* INFORMATION *

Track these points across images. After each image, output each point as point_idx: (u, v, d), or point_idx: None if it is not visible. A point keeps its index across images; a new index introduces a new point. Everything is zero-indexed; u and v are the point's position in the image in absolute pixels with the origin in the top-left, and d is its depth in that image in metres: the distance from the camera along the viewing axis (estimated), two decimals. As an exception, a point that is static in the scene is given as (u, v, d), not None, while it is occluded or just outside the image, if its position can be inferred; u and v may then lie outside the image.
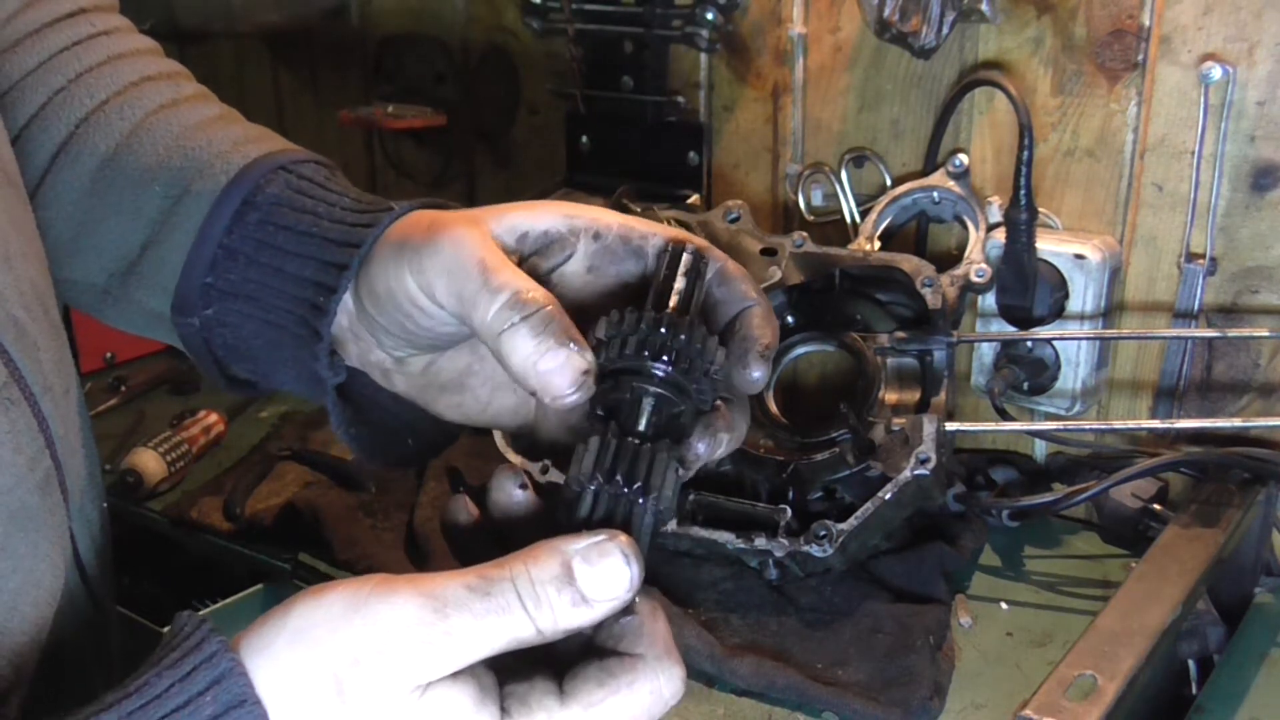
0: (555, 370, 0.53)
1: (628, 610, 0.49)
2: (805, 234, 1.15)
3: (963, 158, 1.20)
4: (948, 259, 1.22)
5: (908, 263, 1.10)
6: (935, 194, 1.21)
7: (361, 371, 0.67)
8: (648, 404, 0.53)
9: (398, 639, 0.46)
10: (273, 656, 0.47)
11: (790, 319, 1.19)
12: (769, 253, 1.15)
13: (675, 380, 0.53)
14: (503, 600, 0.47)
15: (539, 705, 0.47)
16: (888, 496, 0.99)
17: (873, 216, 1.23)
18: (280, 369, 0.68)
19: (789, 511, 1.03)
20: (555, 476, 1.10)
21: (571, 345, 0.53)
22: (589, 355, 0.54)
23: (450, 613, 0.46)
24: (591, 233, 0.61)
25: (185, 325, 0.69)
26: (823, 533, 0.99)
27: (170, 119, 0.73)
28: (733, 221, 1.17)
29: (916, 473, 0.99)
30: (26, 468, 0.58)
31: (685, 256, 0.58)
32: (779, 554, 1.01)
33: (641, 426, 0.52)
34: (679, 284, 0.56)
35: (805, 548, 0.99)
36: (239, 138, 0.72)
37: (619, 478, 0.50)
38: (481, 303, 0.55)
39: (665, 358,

---

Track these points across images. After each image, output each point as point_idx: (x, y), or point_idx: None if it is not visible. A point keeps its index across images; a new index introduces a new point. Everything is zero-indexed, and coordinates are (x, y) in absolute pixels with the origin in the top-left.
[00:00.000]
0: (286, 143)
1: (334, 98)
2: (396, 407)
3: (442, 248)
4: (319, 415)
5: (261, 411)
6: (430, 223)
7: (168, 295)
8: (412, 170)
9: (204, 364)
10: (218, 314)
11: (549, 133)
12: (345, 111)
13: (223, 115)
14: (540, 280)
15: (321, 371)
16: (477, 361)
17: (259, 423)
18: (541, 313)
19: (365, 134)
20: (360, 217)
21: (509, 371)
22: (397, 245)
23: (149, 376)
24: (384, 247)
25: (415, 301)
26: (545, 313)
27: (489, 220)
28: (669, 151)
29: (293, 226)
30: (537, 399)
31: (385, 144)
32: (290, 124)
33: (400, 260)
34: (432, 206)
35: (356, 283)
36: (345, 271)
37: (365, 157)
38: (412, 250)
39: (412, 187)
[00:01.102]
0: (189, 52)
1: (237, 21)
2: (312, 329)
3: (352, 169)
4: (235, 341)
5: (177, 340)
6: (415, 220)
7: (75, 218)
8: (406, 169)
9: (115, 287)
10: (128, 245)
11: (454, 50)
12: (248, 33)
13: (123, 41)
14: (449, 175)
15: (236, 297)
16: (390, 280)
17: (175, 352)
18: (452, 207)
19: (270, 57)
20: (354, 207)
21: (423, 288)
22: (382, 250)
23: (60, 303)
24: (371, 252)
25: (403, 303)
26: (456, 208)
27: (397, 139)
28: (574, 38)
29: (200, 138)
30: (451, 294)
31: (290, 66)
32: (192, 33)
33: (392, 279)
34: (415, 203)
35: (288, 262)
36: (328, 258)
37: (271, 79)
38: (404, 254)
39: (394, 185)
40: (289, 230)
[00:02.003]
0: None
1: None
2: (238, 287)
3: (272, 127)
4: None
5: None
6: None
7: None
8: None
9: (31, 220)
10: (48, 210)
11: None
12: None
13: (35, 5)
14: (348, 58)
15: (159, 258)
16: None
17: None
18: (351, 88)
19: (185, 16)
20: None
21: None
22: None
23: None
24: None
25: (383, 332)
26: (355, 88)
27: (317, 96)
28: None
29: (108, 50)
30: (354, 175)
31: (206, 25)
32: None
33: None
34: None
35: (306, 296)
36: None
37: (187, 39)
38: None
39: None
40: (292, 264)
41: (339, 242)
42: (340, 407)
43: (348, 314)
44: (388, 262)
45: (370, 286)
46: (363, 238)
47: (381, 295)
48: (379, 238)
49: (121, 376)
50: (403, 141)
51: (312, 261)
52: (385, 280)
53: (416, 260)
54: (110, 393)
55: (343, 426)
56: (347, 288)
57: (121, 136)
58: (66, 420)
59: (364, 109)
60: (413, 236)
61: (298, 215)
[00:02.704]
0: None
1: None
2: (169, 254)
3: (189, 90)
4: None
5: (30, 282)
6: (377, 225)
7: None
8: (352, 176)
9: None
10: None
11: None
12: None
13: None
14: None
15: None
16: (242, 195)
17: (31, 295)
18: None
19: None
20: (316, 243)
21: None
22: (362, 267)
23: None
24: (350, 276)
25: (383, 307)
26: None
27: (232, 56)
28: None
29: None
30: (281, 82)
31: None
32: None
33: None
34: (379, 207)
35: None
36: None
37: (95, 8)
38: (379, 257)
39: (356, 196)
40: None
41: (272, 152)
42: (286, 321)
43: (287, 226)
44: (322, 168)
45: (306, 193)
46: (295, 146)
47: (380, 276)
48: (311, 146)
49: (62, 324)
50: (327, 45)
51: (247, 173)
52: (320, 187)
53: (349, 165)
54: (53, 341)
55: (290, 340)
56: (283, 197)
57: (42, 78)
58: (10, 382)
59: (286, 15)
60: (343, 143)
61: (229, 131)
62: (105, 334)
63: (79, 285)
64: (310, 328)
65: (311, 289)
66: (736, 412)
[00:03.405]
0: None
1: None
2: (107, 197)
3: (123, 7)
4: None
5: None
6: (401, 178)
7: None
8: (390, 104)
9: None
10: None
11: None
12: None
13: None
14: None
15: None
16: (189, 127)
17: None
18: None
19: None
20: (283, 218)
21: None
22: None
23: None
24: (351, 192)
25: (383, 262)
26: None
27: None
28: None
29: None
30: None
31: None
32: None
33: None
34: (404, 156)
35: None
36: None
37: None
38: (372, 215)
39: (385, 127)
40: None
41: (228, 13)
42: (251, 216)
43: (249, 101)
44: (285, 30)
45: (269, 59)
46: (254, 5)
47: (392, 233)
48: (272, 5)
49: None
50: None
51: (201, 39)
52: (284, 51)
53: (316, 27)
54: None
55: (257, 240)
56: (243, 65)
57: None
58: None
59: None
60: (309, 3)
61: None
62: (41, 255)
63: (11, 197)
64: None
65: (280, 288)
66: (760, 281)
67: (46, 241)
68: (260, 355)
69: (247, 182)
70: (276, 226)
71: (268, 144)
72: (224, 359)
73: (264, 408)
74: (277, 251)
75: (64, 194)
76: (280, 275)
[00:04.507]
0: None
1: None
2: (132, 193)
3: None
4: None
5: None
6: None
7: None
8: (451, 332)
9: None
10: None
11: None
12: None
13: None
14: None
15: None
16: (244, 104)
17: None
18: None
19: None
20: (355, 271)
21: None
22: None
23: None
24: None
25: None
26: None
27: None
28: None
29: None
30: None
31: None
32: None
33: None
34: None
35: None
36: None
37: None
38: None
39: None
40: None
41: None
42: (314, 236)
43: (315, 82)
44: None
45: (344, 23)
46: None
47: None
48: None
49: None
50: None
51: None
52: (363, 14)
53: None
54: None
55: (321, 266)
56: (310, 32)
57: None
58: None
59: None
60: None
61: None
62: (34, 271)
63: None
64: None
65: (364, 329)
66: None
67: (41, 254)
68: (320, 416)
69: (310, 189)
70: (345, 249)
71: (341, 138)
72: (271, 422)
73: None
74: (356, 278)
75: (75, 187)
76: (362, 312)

==

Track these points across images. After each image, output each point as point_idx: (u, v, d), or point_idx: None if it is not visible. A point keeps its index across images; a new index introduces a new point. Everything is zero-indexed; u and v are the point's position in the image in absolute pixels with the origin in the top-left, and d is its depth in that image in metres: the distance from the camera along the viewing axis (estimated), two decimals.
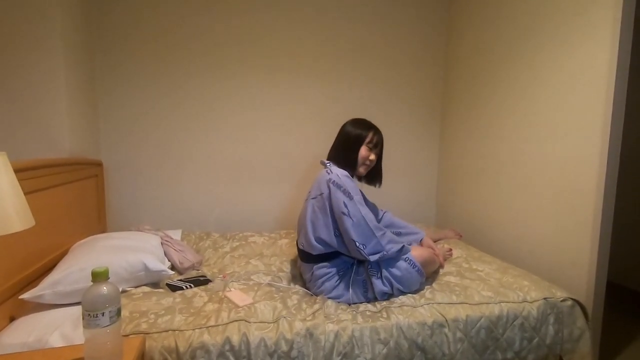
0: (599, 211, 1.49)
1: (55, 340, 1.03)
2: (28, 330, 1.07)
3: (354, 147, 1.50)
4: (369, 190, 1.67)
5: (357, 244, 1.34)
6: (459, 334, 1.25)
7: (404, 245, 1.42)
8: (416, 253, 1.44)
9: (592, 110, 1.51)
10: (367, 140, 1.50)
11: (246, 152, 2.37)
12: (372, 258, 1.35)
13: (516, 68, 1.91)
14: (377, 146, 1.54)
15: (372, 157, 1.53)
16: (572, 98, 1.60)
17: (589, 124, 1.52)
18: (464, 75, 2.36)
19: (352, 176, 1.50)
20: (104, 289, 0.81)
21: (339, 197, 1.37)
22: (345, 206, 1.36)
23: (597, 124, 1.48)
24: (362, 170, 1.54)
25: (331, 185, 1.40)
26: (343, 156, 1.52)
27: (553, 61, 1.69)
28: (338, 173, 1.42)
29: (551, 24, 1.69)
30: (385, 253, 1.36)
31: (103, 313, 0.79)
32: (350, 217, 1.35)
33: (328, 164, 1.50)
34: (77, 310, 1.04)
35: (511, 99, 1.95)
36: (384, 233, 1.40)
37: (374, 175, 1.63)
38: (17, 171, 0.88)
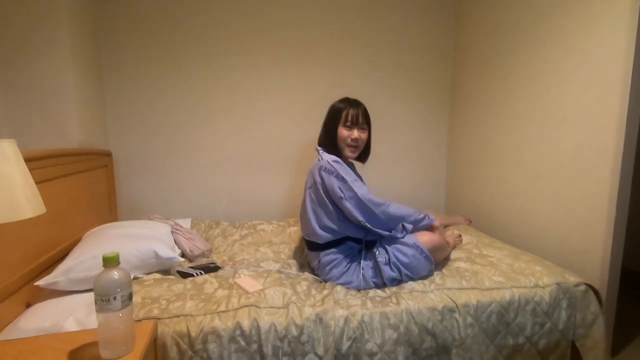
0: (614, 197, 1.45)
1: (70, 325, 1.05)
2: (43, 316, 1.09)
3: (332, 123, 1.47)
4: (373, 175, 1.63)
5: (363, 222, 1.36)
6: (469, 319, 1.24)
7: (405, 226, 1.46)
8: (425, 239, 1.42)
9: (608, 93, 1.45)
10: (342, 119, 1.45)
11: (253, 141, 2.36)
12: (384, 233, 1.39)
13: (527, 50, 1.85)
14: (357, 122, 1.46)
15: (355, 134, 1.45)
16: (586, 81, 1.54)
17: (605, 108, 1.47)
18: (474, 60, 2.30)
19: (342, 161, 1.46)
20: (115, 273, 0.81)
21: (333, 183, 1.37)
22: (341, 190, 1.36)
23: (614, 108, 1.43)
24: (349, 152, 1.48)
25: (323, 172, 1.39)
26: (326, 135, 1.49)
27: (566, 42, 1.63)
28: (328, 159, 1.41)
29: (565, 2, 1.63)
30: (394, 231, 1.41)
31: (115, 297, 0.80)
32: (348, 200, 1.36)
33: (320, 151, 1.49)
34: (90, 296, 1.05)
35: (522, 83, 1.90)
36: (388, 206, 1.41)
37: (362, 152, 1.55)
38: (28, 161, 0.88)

* AIM OF THE TASK *
Print exactly, with no pictures, the lines above from the one that holds "outside the image." through the one that holds "3: (963, 158, 1.20)", both of them included.

* OUTPUT *
Track these points across images. After each image, output each point as point_idx: (u, v, d), or point_idx: None if it is not visible. A point keeps its index across images; a new index introduces a new point. Everything is zero-indexed; u and v are the point's position in the image in absolute pixels with the origin in the top-left, and d is its depth in that image in metres: the distance from the camera along the viewing axis (estimated), two decimals. As an exception, a point that is static in the scene is given as (u, v, d), not None, while it is occluded or just outside the image, if its position can be inferred; u and v may then lie outside the image.
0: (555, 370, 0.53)
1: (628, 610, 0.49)
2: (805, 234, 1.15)
3: (963, 158, 1.20)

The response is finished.